In the Western Desert General Bernard Montgomery took over as the new commander of the Eighth Army on 13 August. The British and German forces faced each other at El Alamein; both sides were dug in, but while the British were close to their supply bases, Rommel’s Afrika Korps was short of fuel and supplies. In Russia the German Sixth Army was also experiencing supply difficulties, and although the western bank of the River Don was now clear of Soviet troops the army’s advance was delayed.

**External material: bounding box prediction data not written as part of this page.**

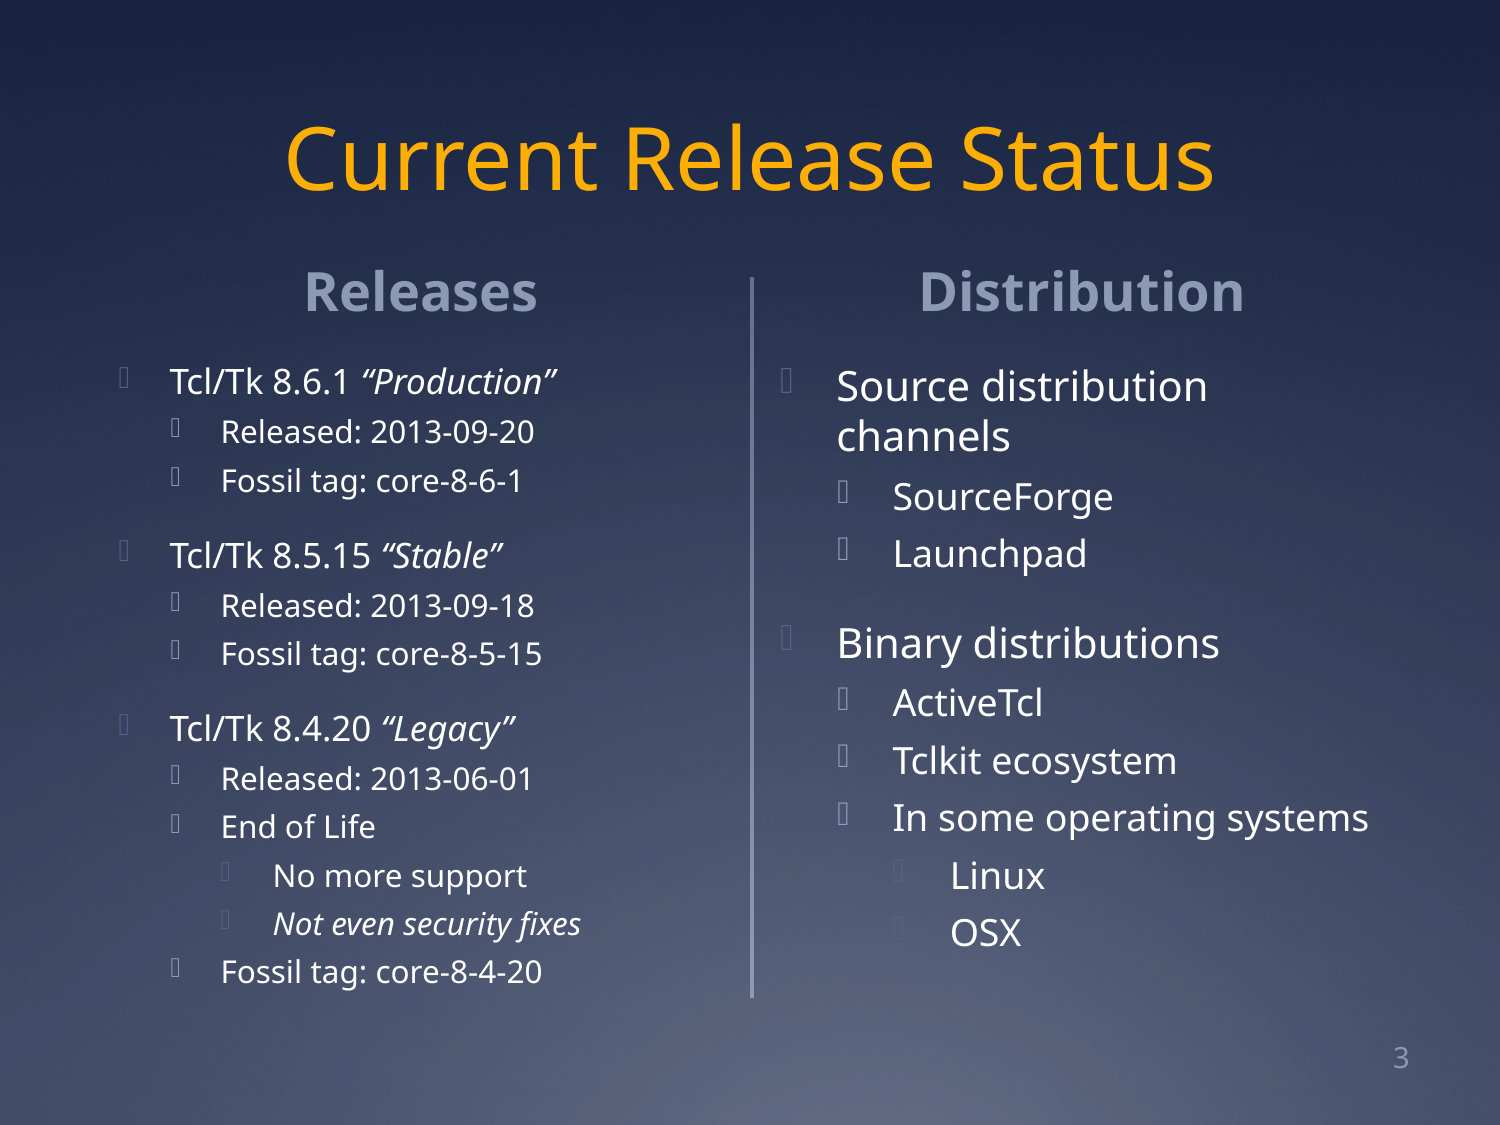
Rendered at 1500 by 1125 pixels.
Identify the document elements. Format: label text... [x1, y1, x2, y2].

title Current Release Status [100, 95, 1400, 225]
list Distribution [765, 253, 1400, 330]
list Tcl/Tk 8.6.1 “Production” Released: 2013-09-20 Fossil tag: core-8-6-1 Tcl/Tk 8.5.15 “Stable” Released: 2013-09-18 Fossil tag: core-8-5-15 Tcl/Tk 8.4.20 “Legacy” Released: 2013-06-01 End of Life No more support Not even security fixes Fossil tag: core-8-4-20 [103, 352, 738, 1001]
slide_number 3 [1325, 1029, 1425, 1090]
list Releases [104, 253, 739, 330]
list Source distribution channels SourceForge Launchpad Binary distributions ActiveTcl Tclkit ecosystem In some operating systems Linux OSX [765, 352, 1400, 1001]
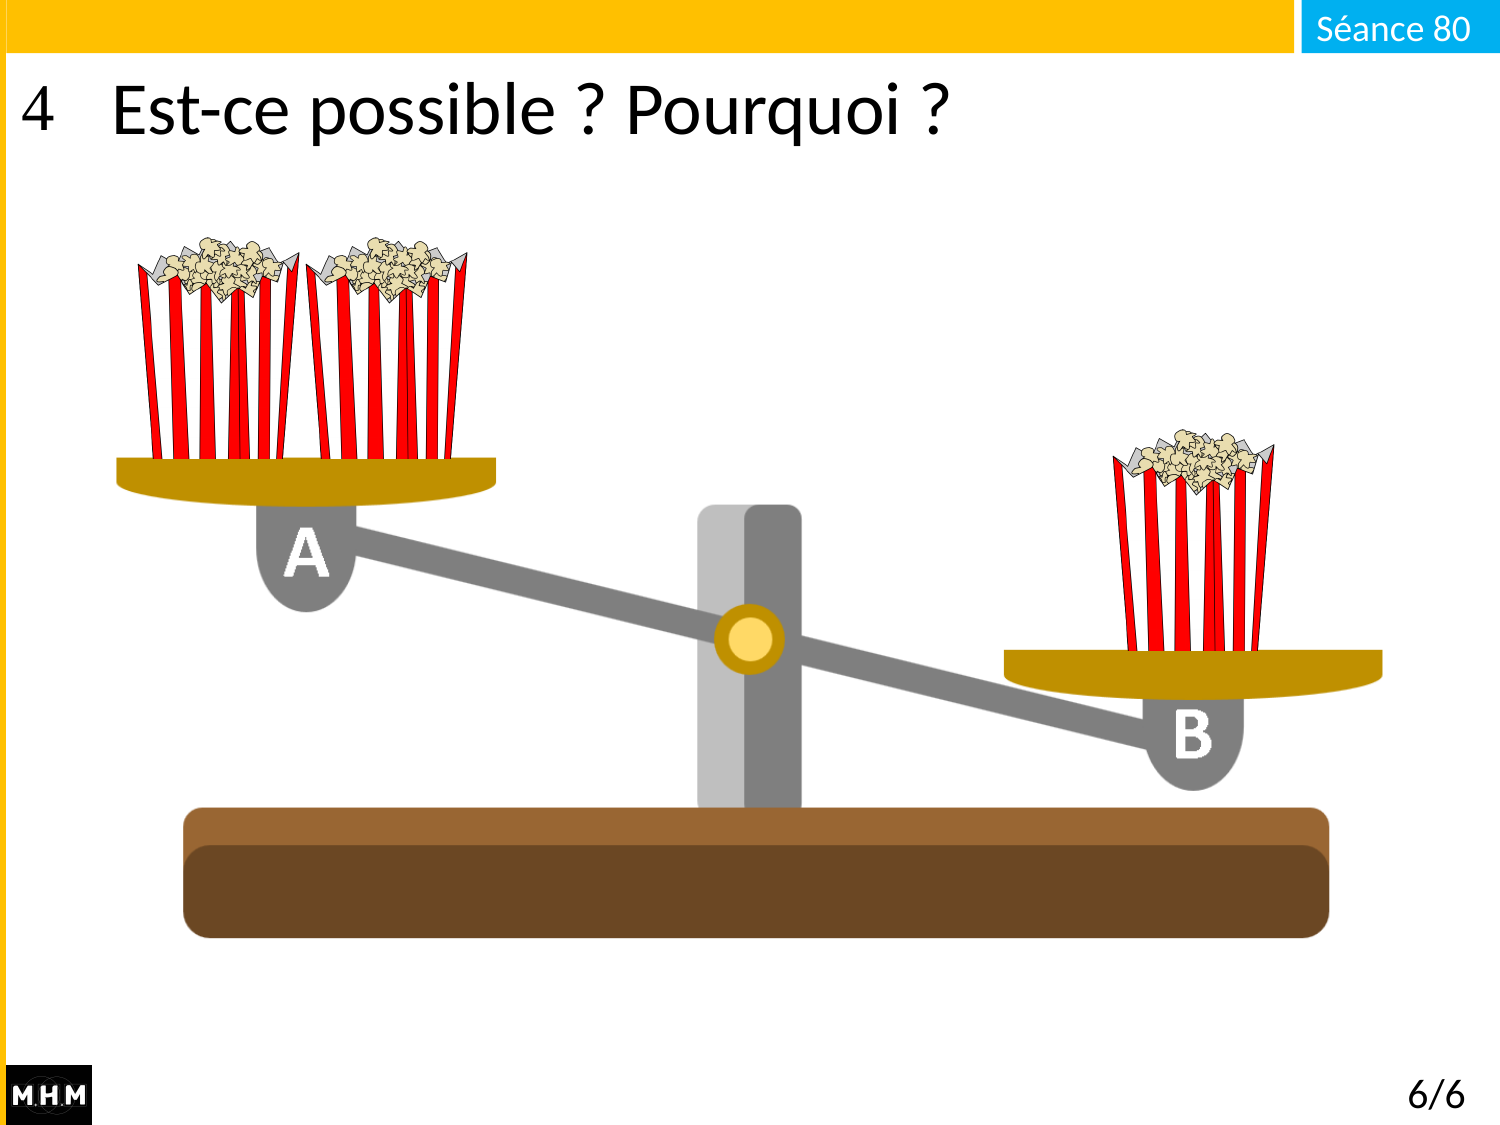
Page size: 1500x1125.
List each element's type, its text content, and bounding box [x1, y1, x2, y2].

title Est-ce possible ? Pourquoi ? [96, 60, 1391, 160]
list 6/6 [1373, 1064, 1500, 1125]
picture [105, 231, 1395, 957]
picture [6, 1065, 92, 1125]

A number of schools in Caithness had been taken over by the Armed Forces earlier in the war; now the Education Services had decided that the time had come to ask for them back. Castletown School was occupied by the RAF. At a meeting of the county’s Education Committee Provost Brims “pointed out that there were at least six or eight huts unoccupied in Castletown, and that they would provide more accommodation than the schools presently occupied.”
Similarly, the John O’Groat Journal reported that Wick School Management Committee had called for Pulteneytown Academy and Wick South School to be decontrolled by the Military: “These schools have been used for national purposes for the past two years, and pupils have been receiving their education in churches and halls in various parts of the town”; but now that the national situation had changed, “the schools could now be used for their proper purpose.” However the Education Committee had agreed on the policy of dispersal as a safety measure in the event of enemy air raids, and so the children would remain where they were.

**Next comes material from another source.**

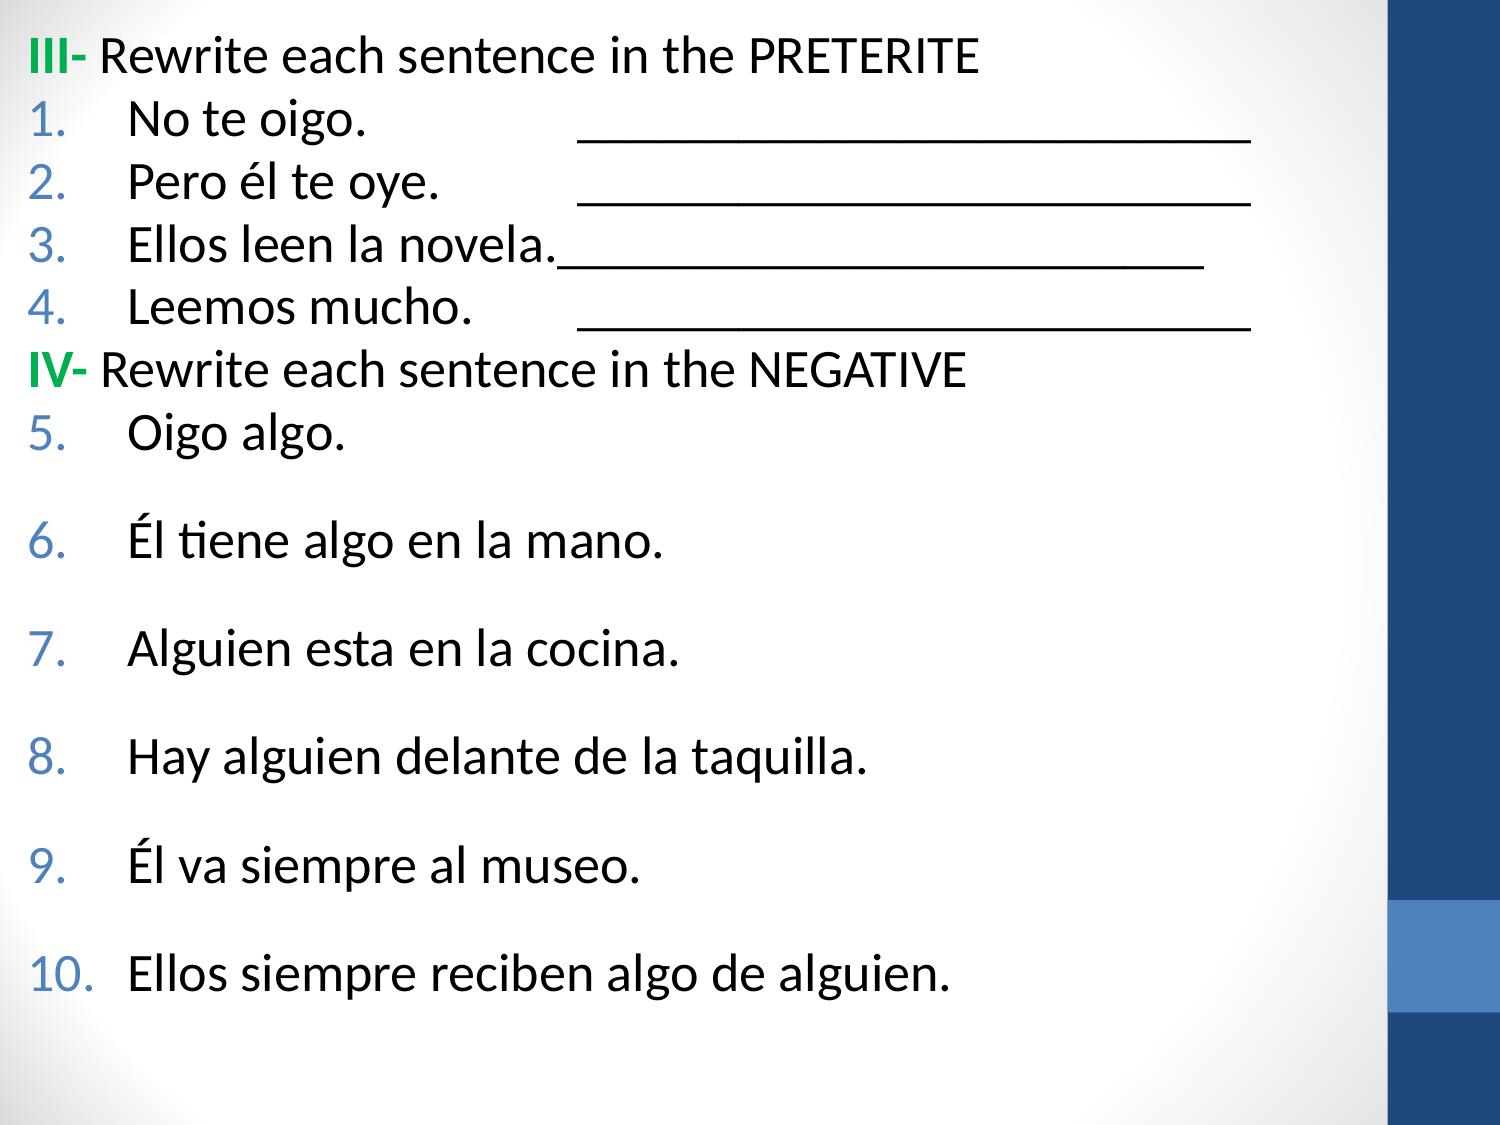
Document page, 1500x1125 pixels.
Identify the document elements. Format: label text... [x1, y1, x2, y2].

picture [0, 0, 1387, 1125]
text_box III- Rewrite each sentence in the PRETERITE No te oigo. _________________________ Pero él te oye. _________________________ Ellos leen la novela.________________________ Leemos mucho. _________________________ IV- Rewrite each sentence in the NEGATIVE Oigo algo. Él tiene algo en la mano. Alguien esta en la cocina. Hay alguien delante de la taquilla. Él va siempre al museo. Ellos siempre reciben algo de alguien. [12, 24, 1475, 1125]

A previous letter from a visitor to Wick (“Onlooker”) in the John O’Groat Journal had objected to the alleged practice of spitting in the streets. This brought an angry response this week from someone signing themselves “Dirty Wicker”, pointing out that the local inhabitants were forced “to tolerate all kinds in their midst, whether such strangers be spitters, scoffers, fault-finders, boozers, blasphemers, or would-be wise men. All who come from the south are not saints, Mr Onlooker.”
The Education Committee this week decided to reward some pupils for their attendance: “Marion Rosie, Castletown School, had completed seven years’ unbroken attendance. The Committee resolved that she should receive a watch for five years and a fountain pen and pencil for seven years. It was also reported that Margaret Cameron, Catherine Bain and Jean Sinclair, all pupils of Miller Institution, Thurso, had completed five years, and it was decided to award each a wristlet watch.”
Finally this week, the John O’Groat Journal related the story of how a lady in the South of Scotland coped with air raids: “I tak’ the Guid Book from the shelf and read the 23rd Psalm. Then I tak’ a wee drap o’ whisky, then I say a wee prayer. After that I get into bed, pull up the cover right over ma heid, and tell Hitler to go to H—.”